TASK REQUIREMENTS :: From the first line through the last, transcribe the listing word for word.

Segment Start: SOURCE DATA

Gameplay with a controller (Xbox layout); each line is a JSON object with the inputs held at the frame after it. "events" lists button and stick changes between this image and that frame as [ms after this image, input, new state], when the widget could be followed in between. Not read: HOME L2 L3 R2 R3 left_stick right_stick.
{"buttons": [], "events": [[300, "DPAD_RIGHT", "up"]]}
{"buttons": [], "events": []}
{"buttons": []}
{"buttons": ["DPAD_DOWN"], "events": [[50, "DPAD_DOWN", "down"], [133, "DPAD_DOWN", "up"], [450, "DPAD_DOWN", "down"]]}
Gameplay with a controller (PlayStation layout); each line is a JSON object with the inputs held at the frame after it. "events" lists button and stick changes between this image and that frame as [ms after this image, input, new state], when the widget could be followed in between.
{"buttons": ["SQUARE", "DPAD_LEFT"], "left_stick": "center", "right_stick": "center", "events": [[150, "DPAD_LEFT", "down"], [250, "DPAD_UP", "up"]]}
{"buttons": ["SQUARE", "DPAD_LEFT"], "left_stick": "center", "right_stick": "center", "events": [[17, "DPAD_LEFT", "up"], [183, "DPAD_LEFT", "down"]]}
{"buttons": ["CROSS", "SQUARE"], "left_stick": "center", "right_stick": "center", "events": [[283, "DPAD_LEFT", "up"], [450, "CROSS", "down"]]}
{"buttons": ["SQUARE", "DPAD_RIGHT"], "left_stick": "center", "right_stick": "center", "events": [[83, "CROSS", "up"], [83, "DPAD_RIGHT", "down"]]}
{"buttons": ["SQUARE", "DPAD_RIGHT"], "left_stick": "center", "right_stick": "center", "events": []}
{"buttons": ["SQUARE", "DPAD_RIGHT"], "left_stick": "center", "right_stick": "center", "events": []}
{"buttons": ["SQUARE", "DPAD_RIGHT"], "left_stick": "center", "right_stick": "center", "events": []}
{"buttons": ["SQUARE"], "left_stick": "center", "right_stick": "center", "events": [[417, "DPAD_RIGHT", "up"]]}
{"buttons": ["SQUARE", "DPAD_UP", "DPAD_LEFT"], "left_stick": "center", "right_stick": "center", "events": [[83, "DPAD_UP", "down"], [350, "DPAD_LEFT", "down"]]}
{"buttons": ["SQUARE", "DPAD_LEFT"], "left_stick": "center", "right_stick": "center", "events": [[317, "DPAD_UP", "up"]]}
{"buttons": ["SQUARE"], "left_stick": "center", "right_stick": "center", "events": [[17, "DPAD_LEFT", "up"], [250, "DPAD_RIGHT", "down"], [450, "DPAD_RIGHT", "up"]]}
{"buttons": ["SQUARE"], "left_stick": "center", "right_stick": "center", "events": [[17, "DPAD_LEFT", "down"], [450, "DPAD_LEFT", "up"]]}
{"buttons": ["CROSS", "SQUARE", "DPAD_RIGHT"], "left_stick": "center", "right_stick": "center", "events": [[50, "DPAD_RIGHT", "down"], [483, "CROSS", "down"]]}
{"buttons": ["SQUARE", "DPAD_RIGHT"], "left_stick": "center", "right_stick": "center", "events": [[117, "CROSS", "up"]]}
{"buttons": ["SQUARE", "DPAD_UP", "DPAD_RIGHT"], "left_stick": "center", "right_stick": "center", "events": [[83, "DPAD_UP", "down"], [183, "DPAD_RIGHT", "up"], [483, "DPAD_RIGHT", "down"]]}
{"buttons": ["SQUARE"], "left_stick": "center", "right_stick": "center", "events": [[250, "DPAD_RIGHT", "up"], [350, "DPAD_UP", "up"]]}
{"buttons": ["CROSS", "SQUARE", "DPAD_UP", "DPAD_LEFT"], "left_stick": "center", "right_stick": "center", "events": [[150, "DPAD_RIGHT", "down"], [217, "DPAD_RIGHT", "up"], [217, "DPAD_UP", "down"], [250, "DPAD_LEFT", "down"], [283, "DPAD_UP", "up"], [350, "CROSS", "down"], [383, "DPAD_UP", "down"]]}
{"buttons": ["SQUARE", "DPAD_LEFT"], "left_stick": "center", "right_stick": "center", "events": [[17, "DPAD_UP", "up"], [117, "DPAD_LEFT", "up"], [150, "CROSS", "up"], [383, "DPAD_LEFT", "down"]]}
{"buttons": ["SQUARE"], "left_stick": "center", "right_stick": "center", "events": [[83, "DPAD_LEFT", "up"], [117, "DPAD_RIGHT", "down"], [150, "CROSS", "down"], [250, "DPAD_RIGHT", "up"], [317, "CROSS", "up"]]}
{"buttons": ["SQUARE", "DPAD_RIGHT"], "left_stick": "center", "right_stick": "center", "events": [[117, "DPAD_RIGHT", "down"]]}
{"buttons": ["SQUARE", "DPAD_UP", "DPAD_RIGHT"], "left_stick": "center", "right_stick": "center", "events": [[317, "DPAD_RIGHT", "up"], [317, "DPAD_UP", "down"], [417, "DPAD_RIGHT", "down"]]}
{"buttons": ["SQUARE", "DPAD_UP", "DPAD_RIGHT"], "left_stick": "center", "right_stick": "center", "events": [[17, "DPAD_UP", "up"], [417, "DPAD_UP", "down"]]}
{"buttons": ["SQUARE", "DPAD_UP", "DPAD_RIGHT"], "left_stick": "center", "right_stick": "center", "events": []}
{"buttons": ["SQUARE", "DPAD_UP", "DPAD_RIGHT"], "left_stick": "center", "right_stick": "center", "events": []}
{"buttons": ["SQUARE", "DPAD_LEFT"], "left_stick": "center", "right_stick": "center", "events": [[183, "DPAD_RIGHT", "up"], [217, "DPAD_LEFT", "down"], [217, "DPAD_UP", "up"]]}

Segment End: SOURCE DATA

ANSWER TO THE EXERCISE ::
Gameplay with a controller (Xbox layout); each line is a JSON object with the inputs held at the frame after it. "events" lists button and stick changes between this image and that frame as [ms after this image, input, new state], when the widget could be followed in between. Not read: HOME L2 L3 R2 R3 left_stick right_stick.
{"buttons": [], "events": [[300, "DPAD_RIGHT", "up"]]}
{"buttons": [], "events": []}
{"buttons": []}
{"buttons": ["DPAD_DOWN"], "events": [[50, "DPAD_DOWN", "down"], [133, "DPAD_DOWN", "up"], [450, "DPAD_DOWN", "down"]]}
Gameplay with a controller (PlayStation layout); each line is a JSON object with the inputs held at the frame after it. "events" lists button and stick changes between this image and that frame as [ms after this image, input, new state], when the widget could be followed in between.
{"buttons": ["SQUARE", "DPAD_LEFT"], "left_stick": "center", "right_stick": "center", "events": [[150, "DPAD_LEFT", "down"], [250, "DPAD_UP", "up"]]}
{"buttons": ["SQUARE", "DPAD_LEFT"], "left_stick": "center", "right_stick": "center", "events": [[17, "DPAD_LEFT", "up"], [183, "DPAD_LEFT", "down"]]}
{"buttons": ["CROSS", "SQUARE"], "left_stick": "center", "right_stick": "center", "events": [[283, "DPAD_LEFT", "up"], [450, "CROSS", "down"]]}
{"buttons": ["SQUARE", "DPAD_RIGHT"], "left_stick": "center", "right_stick": "center", "events": [[83, "CROSS", "up"], [83, "DPAD_RIGHT", "down"]]}
{"buttons": ["SQUARE", "DPAD_RIGHT"], "left_stick": "center", "right_stick": "center", "events": []}
{"buttons": ["SQUARE", "DPAD_RIGHT"], "left_stick": "center", "right_stick": "center", "events": []}
{"buttons": ["SQUARE", "DPAD_RIGHT"], "left_stick": "center", "right_stick": "center", "events": []}
{"buttons": ["SQUARE"], "left_stick": "center", "right_stick": "center", "events": [[417, "DPAD_RIGHT", "up"]]}
{"buttons": ["SQUARE", "DPAD_UP", "DPAD_LEFT"], "left_stick": "center", "right_stick": "center", "events": [[83, "DPAD_UP", "down"], [350, "DPAD_LEFT", "down"]]}
{"buttons": ["SQUARE", "DPAD_LEFT"], "left_stick": "center", "right_stick": "center", "events": [[317, "DPAD_UP", "up"]]}
{"buttons": ["SQUARE"], "left_stick": "center", "right_stick": "center", "events": [[17, "DPAD_LEFT", "up"], [250, "DPAD_RIGHT", "down"], [450, "DPAD_RIGHT", "up"]]}
{"buttons": ["SQUARE"], "left_stick": "center", "right_stick": "center", "events": [[17, "DPAD_LEFT", "down"], [450, "DPAD_LEFT", "up"]]}
{"buttons": ["CROSS", "SQUARE", "DPAD_RIGHT"], "left_stick": "center", "right_stick": "center", "events": [[50, "DPAD_RIGHT", "down"], [483, "CROSS", "down"]]}
{"buttons": ["SQUARE", "DPAD_RIGHT"], "left_stick": "center", "right_stick": "center", "events": [[117, "CROSS", "up"]]}
{"buttons": ["SQUARE", "DPAD_UP", "DPAD_RIGHT"], "left_stick": "center", "right_stick": "center", "events": [[83, "DPAD_UP", "down"], [183, "DPAD_RIGHT", "up"], [483, "DPAD_RIGHT", "down"]]}
{"buttons": ["SQUARE"], "left_stick": "center", "right_stick": "center", "events": [[250, "DPAD_RIGHT", "up"], [350, "DPAD_UP", "up"]]}
{"buttons": ["CROSS", "SQUARE", "DPAD_UP", "DPAD_LEFT"], "left_stick": "center", "right_stick": "center", "events": [[150, "DPAD_RIGHT", "down"], [217, "DPAD_RIGHT", "up"], [217, "DPAD_UP", "down"], [250, "DPAD_LEFT", "down"], [283, "DPAD_UP", "up"], [350, "CROSS", "down"], [383, "DPAD_UP", "down"]]}
{"buttons": ["SQUARE", "DPAD_LEFT"], "left_stick": "center", "right_stick": "center", "events": [[17, "DPAD_UP", "up"], [117, "DPAD_LEFT", "up"], [150, "CROSS", "up"], [383, "DPAD_LEFT", "down"]]}
{"buttons": ["SQUARE"], "left_stick": "center", "right_stick": "center", "events": [[83, "DPAD_LEFT", "up"], [117, "DPAD_RIGHT", "down"], [150, "CROSS", "down"], [250, "DPAD_RIGHT", "up"], [317, "CROSS", "up"]]}
{"buttons": ["SQUARE", "DPAD_RIGHT"], "left_stick": "center", "right_stick": "center", "events": [[117, "DPAD_RIGHT", "down"]]}
{"buttons": ["SQUARE", "DPAD_UP", "DPAD_RIGHT"], "left_stick": "center", "right_stick": "center", "events": [[317, "DPAD_RIGHT", "up"], [317, "DPAD_UP", "down"], [417, "DPAD_RIGHT", "down"]]}
{"buttons": ["SQUARE", "DPAD_UP", "DPAD_RIGHT"], "left_stick": "center", "right_stick": "center", "events": [[17, "DPAD_UP", "up"], [417, "DPAD_UP", "down"]]}
{"buttons": ["SQUARE", "DPAD_UP", "DPAD_RIGHT"], "left_stick": "center", "right_stick": "center", "events": []}
{"buttons": ["SQUARE", "DPAD_UP", "DPAD_RIGHT"], "left_stick": "center", "right_stick": "center", "events": []}
{"buttons": ["SQUARE", "DPAD_LEFT"], "left_stick": "center", "right_stick": "center", "events": [[183, "DPAD_RIGHT", "up"], [217, "DPAD_LEFT", "down"], [217, "DPAD_UP", "up"]]}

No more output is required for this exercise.